> **Collected data entries**
———
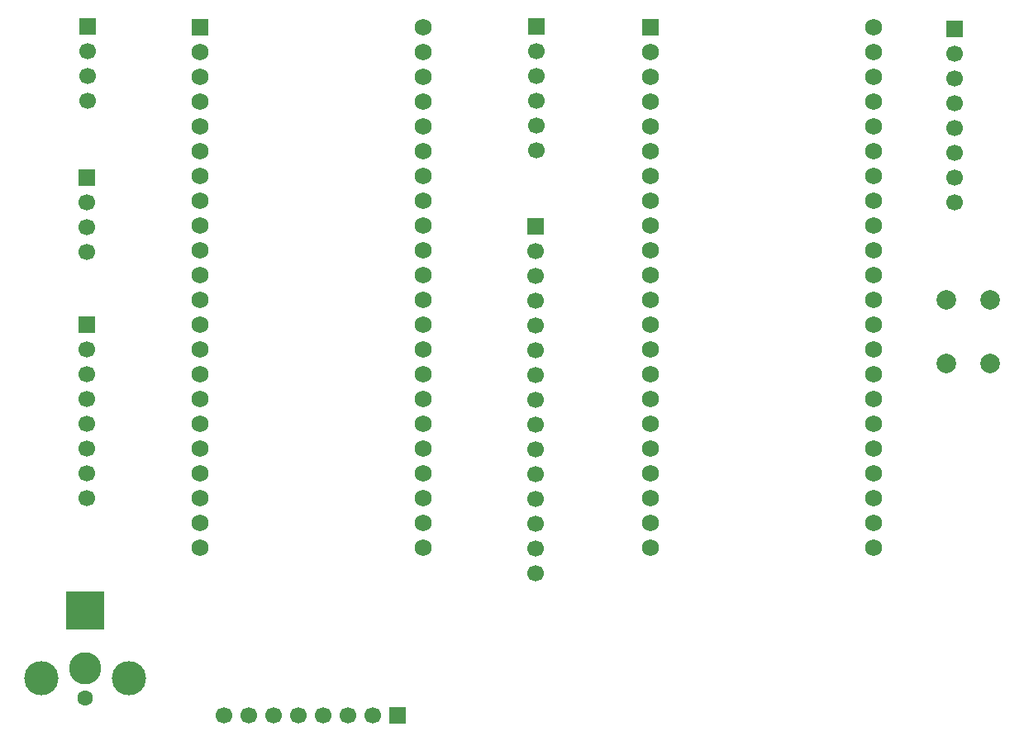
<source format=gbr>
%TF.GenerationSoftware,KiCad,Pcbnew,9.0.3*%
%TF.CreationDate,2025-07-31T09:13:31-06:00*%
%TF.ProjectId,ARC-210-ESP32S3-Board,4152432d-3231-4302-9d45-535033325333,rev?*%
%TF.SameCoordinates,Original*%
%TF.FileFunction,Soldermask,Top*%
%TF.FilePolarity,Negative*%
%FSLAX46Y46*%
G04 Gerber Fmt 4.6, Leading zero omitted, Abs format (unit mm)*
G04 Created by KiCad (PCBNEW 9.0.3) date 2025-07-31 09:13:31*
%MOMM*%
%LPD*%
G01*
G04 APERTURE LIST*
G04 Aperture macros list*
%AMRoundRect*
0 Rectangle with rounded corners*
0 $1 Rounding radius*
0 $2 $3 $4 $5 $6 $7 $8 $9 X,Y pos of 4 corners*
0 Add a 4 corners polygon primitive as box body*
4,1,4,$2,$3,$4,$5,$6,$7,$8,$9,$2,$3,0*
0 Add four circle primitives for the rounded corners*
1,1,$1+$1,$2,$3*
1,1,$1+$1,$4,$5*
1,1,$1+$1,$6,$7*
1,1,$1+$1,$8,$9*
0 Add four rect primitives between the rounded corners*
20,1,$1+$1,$2,$3,$4,$5,0*
20,1,$1+$1,$4,$5,$6,$7,0*
20,1,$1+$1,$6,$7,$8,$9,0*
20,1,$1+$1,$8,$9,$2,$3,0*%
G04 Aperture macros list end*
%ADD10RoundRect,0.102000X-0.765000X-0.765000X0.765000X-0.765000X0.765000X0.765000X-0.765000X0.765000X0*%
%ADD11C,1.734000*%
%ADD12C,2.000000*%
%ADD13R,1.700000X1.700000*%
%ADD14C,1.700000*%
%ADD15C,1.600000*%
%ADD16R,4.000000X4.000000*%
%ADD17C,3.300000*%
%ADD18C,3.500000*%
G04 APERTURE END LIST*
D10*
%TO.C,U2*%
X189170000Y-48100000D03*
D11*
X189170000Y-50640000D03*
X189170000Y-53180000D03*
X189170000Y-55720000D03*
X189170000Y-58260000D03*
X189170000Y-60800000D03*
X189170000Y-63340000D03*
X189170000Y-65880000D03*
X189170000Y-68420000D03*
X189170000Y-70960000D03*
X189170000Y-73500000D03*
X189170000Y-76040000D03*
X189170000Y-78580000D03*
X189170000Y-81120000D03*
X189170000Y-83660000D03*
X189170000Y-86200000D03*
X189170000Y-88740000D03*
X189170000Y-91280000D03*
X189170000Y-93820000D03*
X189170000Y-96360000D03*
X189170000Y-98900000D03*
X189170000Y-101440000D03*
X212030000Y-48100000D03*
X212030000Y-50640000D03*
X212030000Y-53180000D03*
X212030000Y-55720000D03*
X212030000Y-58260000D03*
X212030000Y-60800000D03*
X212030000Y-63340000D03*
X212030000Y-65880000D03*
X212030000Y-68420000D03*
X212030000Y-70960000D03*
X212030000Y-73500000D03*
X212030000Y-76040000D03*
X212030000Y-78580000D03*
X212030000Y-81120000D03*
X212030000Y-83660000D03*
X212030000Y-86200000D03*
X212030000Y-88740000D03*
X212030000Y-91280000D03*
X212030000Y-93820000D03*
X212030000Y-96360000D03*
X212030000Y-98900000D03*
X212030000Y-101440000D03*
%TD*%
D10*
%TO.C,U1*%
X143030000Y-48060000D03*
D11*
X143030000Y-50600000D03*
X143030000Y-53140000D03*
X143030000Y-55680000D03*
X143030000Y-58220000D03*
X143030000Y-60760000D03*
X143030000Y-63300000D03*
X143030000Y-65840000D03*
X143030000Y-68380000D03*
X143030000Y-70920000D03*
X143030000Y-73460000D03*
X143030000Y-76000000D03*
X143030000Y-78540000D03*
X143030000Y-81080000D03*
X143030000Y-83620000D03*
X143030000Y-86160000D03*
X143030000Y-88700000D03*
X143030000Y-91240000D03*
X143030000Y-93780000D03*
X143030000Y-96320000D03*
X143030000Y-98860000D03*
X143030000Y-101400000D03*
X165890000Y-48060000D03*
X165890000Y-50600000D03*
X165890000Y-53140000D03*
X165890000Y-55680000D03*
X165890000Y-58220000D03*
X165890000Y-60760000D03*
X165890000Y-63300000D03*
X165890000Y-65840000D03*
X165890000Y-68380000D03*
X165890000Y-70920000D03*
X165890000Y-73460000D03*
X165890000Y-76000000D03*
X165890000Y-78540000D03*
X165890000Y-81080000D03*
X165890000Y-83620000D03*
X165890000Y-86160000D03*
X165890000Y-88700000D03*
X165890000Y-91240000D03*
X165890000Y-93780000D03*
X165890000Y-96320000D03*
X165890000Y-98860000D03*
X165890000Y-101400000D03*
%TD*%
D12*
%TO.C,SW1*%
X219480000Y-82550000D03*
X219480000Y-76050000D03*
X223980000Y-82550000D03*
X223980000Y-76050000D03*
%TD*%
D13*
%TO.C,J8*%
X131450000Y-78580000D03*
D14*
X131450000Y-81120000D03*
X131450000Y-83660000D03*
X131450000Y-86200000D03*
X131450000Y-88740000D03*
X131450000Y-91280000D03*
X131450000Y-93820000D03*
X131450000Y-96360000D03*
%TD*%
D13*
%TO.C,J7*%
X220310000Y-48290000D03*
D14*
X220310000Y-50830000D03*
X220310000Y-53370000D03*
X220310000Y-55910000D03*
X220310000Y-58450000D03*
X220310000Y-60990000D03*
X220310000Y-63530000D03*
X220310000Y-66070000D03*
%TD*%
D13*
%TO.C,J6*%
X177420000Y-68500000D03*
D14*
X177420000Y-71040000D03*
X177420000Y-73580000D03*
X177420000Y-76120000D03*
X177420000Y-78660000D03*
X177420000Y-81200000D03*
X177420000Y-83740000D03*
X177420000Y-86280000D03*
X177420000Y-88820000D03*
X177420000Y-91360000D03*
X177420000Y-93900000D03*
X177420000Y-96440000D03*
X177420000Y-98980000D03*
X177420000Y-101520000D03*
X177420000Y-104060000D03*
%TD*%
D13*
%TO.C,J5*%
X177470000Y-48000000D03*
D14*
X177470000Y-50540000D03*
X177470000Y-53080000D03*
X177470000Y-55620000D03*
X177470000Y-58160000D03*
X177470000Y-60700000D03*
%TD*%
D13*
%TO.C,J4*%
X131470000Y-47970000D03*
D14*
X131470000Y-50510000D03*
X131470000Y-53050000D03*
X131470000Y-55590000D03*
%TD*%
%TO.C,J3*%
X131430000Y-71090000D03*
X131430000Y-68550000D03*
X131430000Y-66010000D03*
D13*
X131430000Y-63470000D03*
%TD*%
D15*
%TO.C,J2*%
X131280000Y-116840000D03*
D16*
X131280000Y-107840000D03*
D17*
X131280000Y-113840000D03*
D18*
X126780000Y-114840000D03*
X135780000Y-114840000D03*
%TD*%
D13*
%TO.C,J1*%
X163280000Y-118590000D03*
D14*
X160740000Y-118590000D03*
X158200000Y-118590000D03*
X155660000Y-118590000D03*
X153120000Y-118590000D03*
X150580000Y-118590000D03*
X148040000Y-118590000D03*
X145500000Y-118590000D03*
%TD*%
M02*

</source>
———
> **Task requirements**
Although the records above contain pictures, output every line exactly and leave the pictures out.

> **Written solution**
<source format=gbr>
%TF.GenerationSoftware,KiCad,Pcbnew,9.0.3*%
%TF.CreationDate,2025-07-31T09:13:31-06:00*%
%TF.ProjectId,ARC-210-ESP32S3-Board,4152432d-3231-4302-9d45-535033325333,rev?*%
%TF.SameCoordinates,Original*%
%TF.FileFunction,Soldermask,Top*%
%TF.FilePolarity,Negative*%
%FSLAX46Y46*%
G04 Gerber Fmt 4.6, Leading zero omitted, Abs format (unit mm)*
G04 Created by KiCad (PCBNEW 9.0.3) date 2025-07-31 09:13:31*
%MOMM*%
%LPD*%
G01*
G04 APERTURE LIST*
G04 Aperture macros list*
%AMRoundRect*
0 Rectangle with rounded corners*
0 $1 Rounding radius*
0 $2 $3 $4 $5 $6 $7 $8 $9 X,Y pos of 4 corners*
0 Add a 4 corners polygon primitive as box body*
4,1,4,$2,$3,$4,$5,$6,$7,$8,$9,$2,$3,0*
0 Add four circle primitives for the rounded corners*
1,1,$1+$1,$2,$3*
1,1,$1+$1,$4,$5*
1,1,$1+$1,$6,$7*
1,1,$1+$1,$8,$9*
0 Add four rect primitives between the rounded corners*
20,1,$1+$1,$2,$3,$4,$5,0*
20,1,$1+$1,$4,$5,$6,$7,0*
20,1,$1+$1,$6,$7,$8,$9,0*
20,1,$1+$1,$8,$9,$2,$3,0*%
G04 Aperture macros list end*
%ADD10RoundRect,0.102000X-0.765000X-0.765000X0.765000X-0.765000X0.765000X0.765000X-0.765000X0.765000X0*%
%ADD11C,1.734000*%
%ADD12C,2.000000*%
%ADD13R,1.700000X1.700000*%
%ADD14C,1.700000*%
%ADD15C,1.600000*%
%ADD16R,4.000000X4.000000*%
%ADD17C,3.300000*%
%ADD18C,3.500000*%
G04 APERTURE END LIST*
D10*
%TO.C,U2*%
X189170000Y-48100000D03*
D11*
X189170000Y-50640000D03*
X189170000Y-53180000D03*
X189170000Y-55720000D03*
X189170000Y-58260000D03*
X189170000Y-60800000D03*
X189170000Y-63340000D03*
X189170000Y-65880000D03*
X189170000Y-68420000D03*
X189170000Y-70960000D03*
X189170000Y-73500000D03*
X189170000Y-76040000D03*
X189170000Y-78580000D03*
X189170000Y-81120000D03*
X189170000Y-83660000D03*
X189170000Y-86200000D03*
X189170000Y-88740000D03*
X189170000Y-91280000D03*
X189170000Y-93820000D03*
X189170000Y-96360000D03*
X189170000Y-98900000D03*
X189170000Y-101440000D03*
X212030000Y-48100000D03*
X212030000Y-50640000D03*
X212030000Y-53180000D03*
X212030000Y-55720000D03*
X212030000Y-58260000D03*
X212030000Y-60800000D03*
X212030000Y-63340000D03*
X212030000Y-65880000D03*
X212030000Y-68420000D03*
X212030000Y-70960000D03*
X212030000Y-73500000D03*
X212030000Y-76040000D03*
X212030000Y-78580000D03*
X212030000Y-81120000D03*
X212030000Y-83660000D03*
X212030000Y-86200000D03*
X212030000Y-88740000D03*
X212030000Y-91280000D03*
X212030000Y-93820000D03*
X212030000Y-96360000D03*
X212030000Y-98900000D03*
X212030000Y-101440000D03*
%TD*%
D10*
%TO.C,U1*%
X143030000Y-48060000D03*
D11*
X143030000Y-50600000D03*
X143030000Y-53140000D03*
X143030000Y-55680000D03*
X143030000Y-58220000D03*
X143030000Y-60760000D03*
X143030000Y-63300000D03*
X143030000Y-65840000D03*
X143030000Y-68380000D03*
X143030000Y-70920000D03*
X143030000Y-73460000D03*
X143030000Y-76000000D03*
X143030000Y-78540000D03*
X143030000Y-81080000D03*
X143030000Y-83620000D03*
X143030000Y-86160000D03*
X143030000Y-88700000D03*
X143030000Y-91240000D03*
X143030000Y-93780000D03*
X143030000Y-96320000D03*
X143030000Y-98860000D03*
X143030000Y-101400000D03*
X165890000Y-48060000D03*
X165890000Y-50600000D03*
X165890000Y-53140000D03*
X165890000Y-55680000D03*
X165890000Y-58220000D03*
X165890000Y-60760000D03*
X165890000Y-63300000D03*
X165890000Y-65840000D03*
X165890000Y-68380000D03*
X165890000Y-70920000D03*
X165890000Y-73460000D03*
X165890000Y-76000000D03*
X165890000Y-78540000D03*
X165890000Y-81080000D03*
X165890000Y-83620000D03*
X165890000Y-86160000D03*
X165890000Y-88700000D03*
X165890000Y-91240000D03*
X165890000Y-93780000D03*
X165890000Y-96320000D03*
X165890000Y-98860000D03*
X165890000Y-101400000D03*
%TD*%
D12*
%TO.C,SW1*%
X219480000Y-82550000D03*
X219480000Y-76050000D03*
X223980000Y-82550000D03*
X223980000Y-76050000D03*
%TD*%
D13*
%TO.C,J8*%
X131450000Y-78580000D03*
D14*
X131450000Y-81120000D03*
X131450000Y-83660000D03*
X131450000Y-86200000D03*
X131450000Y-88740000D03*
X131450000Y-91280000D03*
X131450000Y-93820000D03*
X131450000Y-96360000D03*
%TD*%
D13*
%TO.C,J7*%
X220310000Y-48290000D03*
D14*
X220310000Y-50830000D03*
X220310000Y-53370000D03*
X220310000Y-55910000D03*
X220310000Y-58450000D03*
X220310000Y-60990000D03*
X220310000Y-63530000D03*
X220310000Y-66070000D03*
%TD*%
D13*
%TO.C,J6*%
X177420000Y-68500000D03*
D14*
X177420000Y-71040000D03*
X177420000Y-73580000D03*
X177420000Y-76120000D03*
X177420000Y-78660000D03*
X177420000Y-81200000D03*
X177420000Y-83740000D03*
X177420000Y-86280000D03*
X177420000Y-88820000D03*
X177420000Y-91360000D03*
X177420000Y-93900000D03*
X177420000Y-96440000D03*
X177420000Y-98980000D03*
X177420000Y-101520000D03*
X177420000Y-104060000D03*
%TD*%
D13*
%TO.C,J5*%
X177470000Y-48000000D03*
D14*
X177470000Y-50540000D03*
X177470000Y-53080000D03*
X177470000Y-55620000D03*
X177470000Y-58160000D03*
X177470000Y-60700000D03*
%TD*%
D13*
%TO.C,J4*%
X131470000Y-47970000D03*
D14*
X131470000Y-50510000D03*
X131470000Y-53050000D03*
X131470000Y-55590000D03*
%TD*%
%TO.C,J3*%
X131430000Y-71090000D03*
X131430000Y-68550000D03*
X131430000Y-66010000D03*
D13*
X131430000Y-63470000D03*
%TD*%
D15*
%TO.C,J2*%
X131280000Y-116840000D03*
D16*
X131280000Y-107840000D03*
D17*
X131280000Y-113840000D03*
D18*
X126780000Y-114840000D03*
X135780000Y-114840000D03*
%TD*%
D13*
%TO.C,J1*%
X163280000Y-118590000D03*
D14*
X160740000Y-118590000D03*
X158200000Y-118590000D03*
X155660000Y-118590000D03*
X153120000Y-118590000D03*
X150580000Y-118590000D03*
X148040000Y-118590000D03*
X145500000Y-118590000D03*
%TD*%
M02*

</source>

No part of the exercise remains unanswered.